With Azure Stack HCI release 23H2 preview, there are significant changes to how clusters are deployed, enabling low touch deployments in edge sites. Running these deployments in customer sites or lab environments may require some troubleshooting as kinks in the process are ironed out. This post aims to give guidance on this troubleshooting.
The following is written using a rapidly changing preview release, based on field and lab experience. We’re focused on how to start troubleshooting, rather than digging into specific issues you may encounter.
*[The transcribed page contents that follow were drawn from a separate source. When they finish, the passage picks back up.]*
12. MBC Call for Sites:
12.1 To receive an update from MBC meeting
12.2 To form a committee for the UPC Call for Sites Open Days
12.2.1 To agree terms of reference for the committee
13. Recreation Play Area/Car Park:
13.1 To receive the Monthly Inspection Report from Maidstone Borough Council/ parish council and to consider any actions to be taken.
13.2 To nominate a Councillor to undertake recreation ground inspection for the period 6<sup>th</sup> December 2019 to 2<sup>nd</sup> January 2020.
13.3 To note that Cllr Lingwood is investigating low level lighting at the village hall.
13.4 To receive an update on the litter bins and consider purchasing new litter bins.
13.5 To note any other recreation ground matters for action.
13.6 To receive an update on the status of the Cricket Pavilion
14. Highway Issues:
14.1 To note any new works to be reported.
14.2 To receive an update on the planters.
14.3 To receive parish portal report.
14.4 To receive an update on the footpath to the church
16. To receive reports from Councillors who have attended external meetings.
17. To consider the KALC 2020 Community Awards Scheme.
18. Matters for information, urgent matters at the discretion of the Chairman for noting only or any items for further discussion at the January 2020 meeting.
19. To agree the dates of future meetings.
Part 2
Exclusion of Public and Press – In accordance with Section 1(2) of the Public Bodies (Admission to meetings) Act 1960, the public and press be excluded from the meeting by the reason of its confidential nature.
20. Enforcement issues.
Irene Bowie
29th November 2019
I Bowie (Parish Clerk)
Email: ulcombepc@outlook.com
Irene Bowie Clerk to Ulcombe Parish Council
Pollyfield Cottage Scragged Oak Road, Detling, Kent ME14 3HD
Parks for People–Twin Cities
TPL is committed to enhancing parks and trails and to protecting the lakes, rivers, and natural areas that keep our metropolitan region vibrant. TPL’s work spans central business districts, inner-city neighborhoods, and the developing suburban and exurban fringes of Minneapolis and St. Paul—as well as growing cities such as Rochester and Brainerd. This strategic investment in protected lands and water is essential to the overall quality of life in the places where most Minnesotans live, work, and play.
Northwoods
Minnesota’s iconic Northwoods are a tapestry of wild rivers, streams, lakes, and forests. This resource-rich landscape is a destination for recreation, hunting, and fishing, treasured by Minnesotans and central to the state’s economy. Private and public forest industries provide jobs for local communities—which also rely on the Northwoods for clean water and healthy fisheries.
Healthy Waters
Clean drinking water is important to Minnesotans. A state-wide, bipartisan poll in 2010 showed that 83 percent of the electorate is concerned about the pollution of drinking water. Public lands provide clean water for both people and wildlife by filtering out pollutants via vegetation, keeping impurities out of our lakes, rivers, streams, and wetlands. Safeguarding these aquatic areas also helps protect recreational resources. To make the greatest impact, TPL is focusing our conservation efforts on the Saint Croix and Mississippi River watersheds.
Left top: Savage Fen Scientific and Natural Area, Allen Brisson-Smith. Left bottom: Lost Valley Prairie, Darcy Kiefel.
Deployment is completed in two steps: first, the target environment and configuration are validated, then the validated configuration is applied to the cluster nodes by a deployment. While ideally any issues with the configuration will be caught in validation, this is not always the case. Consequently, you may find yourself working through issues in validation only to also have more issues during deployment to troubleshoot. We’ll start with tips on working through validation issues then move to deployment issues. When the validation step completes, a ‘deploymentSettings’ sub-resource is created on your HCI cluster Azure resource.
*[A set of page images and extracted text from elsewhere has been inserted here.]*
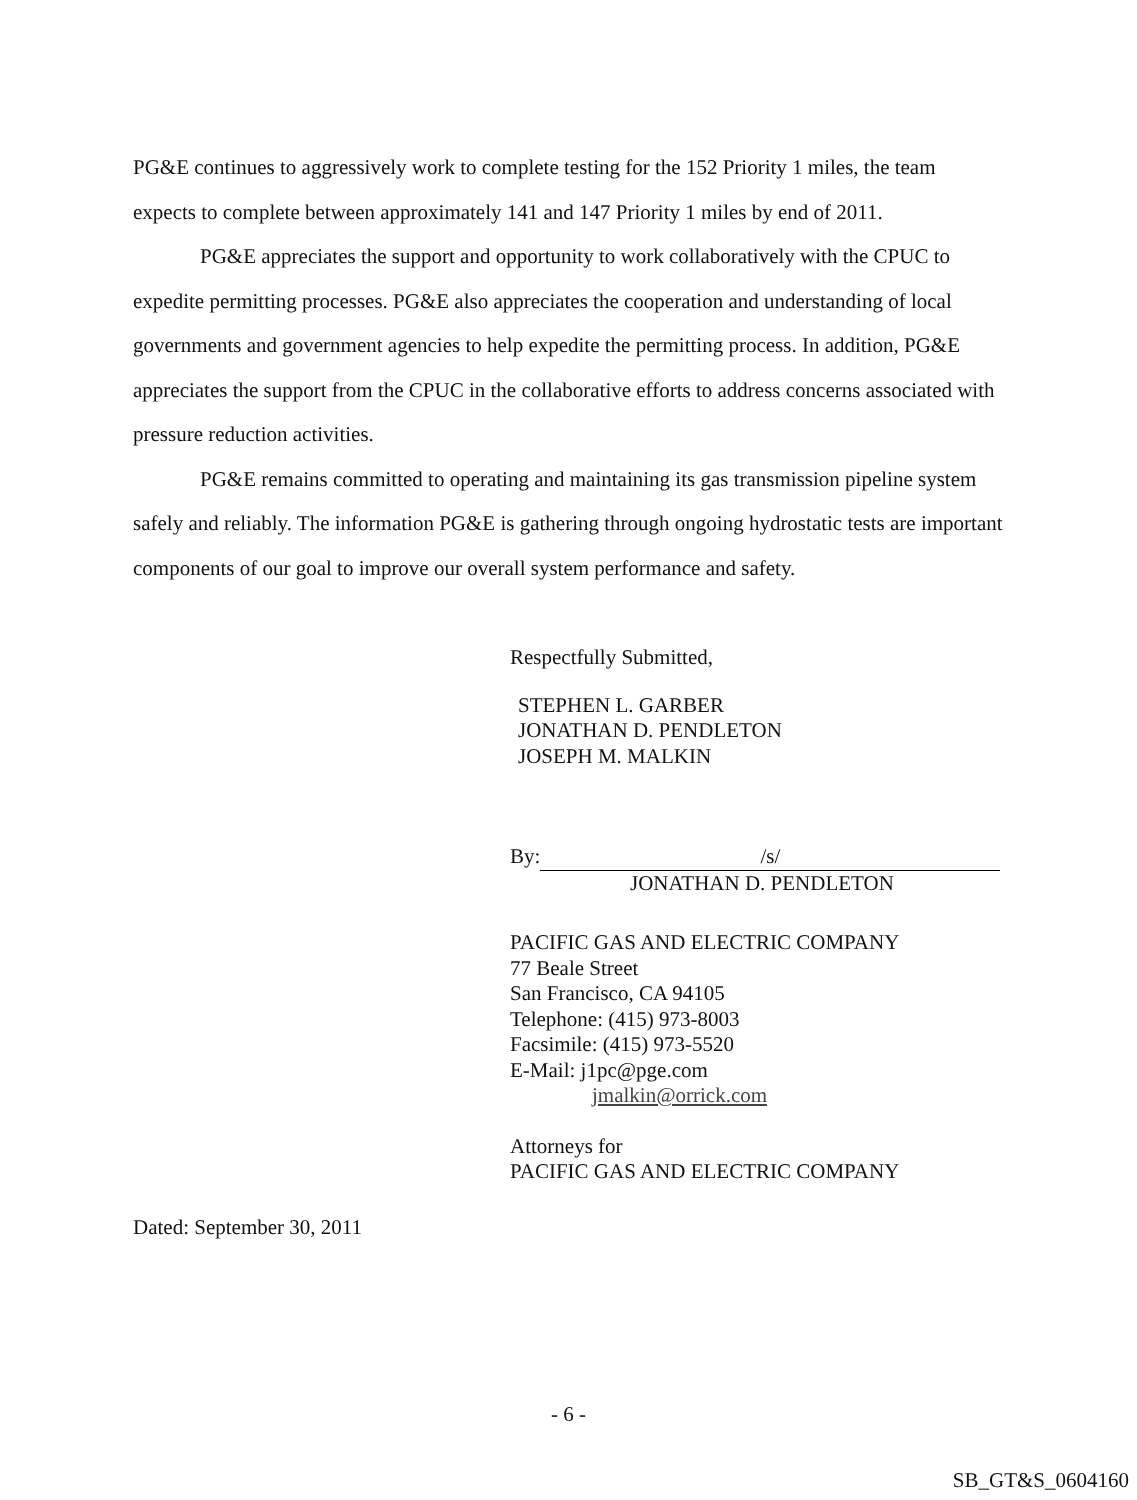PG&E continues to aggressively work to complete testing for the 152 Priority 1 miles, the team expects to complete between approximately 141 and 147 Priority 1 miles by end of 2011.
PG&E appreciates the support and opportunity to work collaboratively with the CPUC to expedite permitting processes. PG&E also appreciates the cooperation and understanding of local governments and government agencies to help expedite the permitting process. In addition, PG&E appreciates the support from the CPUC in the collaborative efforts to address concerns associated with pressure reduction activities.
PG&E remains committed to operating and maintaining its gas transmission pipeline system safely and reliably. The information PG&E is gathering through ongoing hydrostatic tests are important components of our goal to improve our overall system performance and safety.
Respectfully Submitted,
STEPHEN L. GARBER
JONATHAN D. PENDLETON
JOSEPH M. MALKIN
By: /s/
JONATHAN D. PENDLETON
PACIFIC GAS AND ELECTRIC COMPANY
77 Beale Street
San Francisco, CA 94105
Telephone: (415) 973-8003
Facsimile: (415) 973-5520
E-Mail: j1pc@pge.com
jmalkin@orrick.com
Attorneys for
PACIFIC GAS AND ELECTRIC COMPANY
Dated: September 30, 2011
- 6 -
SB_GT&S_0604160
When you run into errors in validation or deployment the error passed through to the Portal may not have enough information or context to understand exactly what is going on. To get to the details, we frequently need to dig into the log files on the HCI nodes. The validation and deployment processes pull in components used in Azure Stack Hub, resulting in log files in various locations, but most logs are on the seed node (the first node sorted by name).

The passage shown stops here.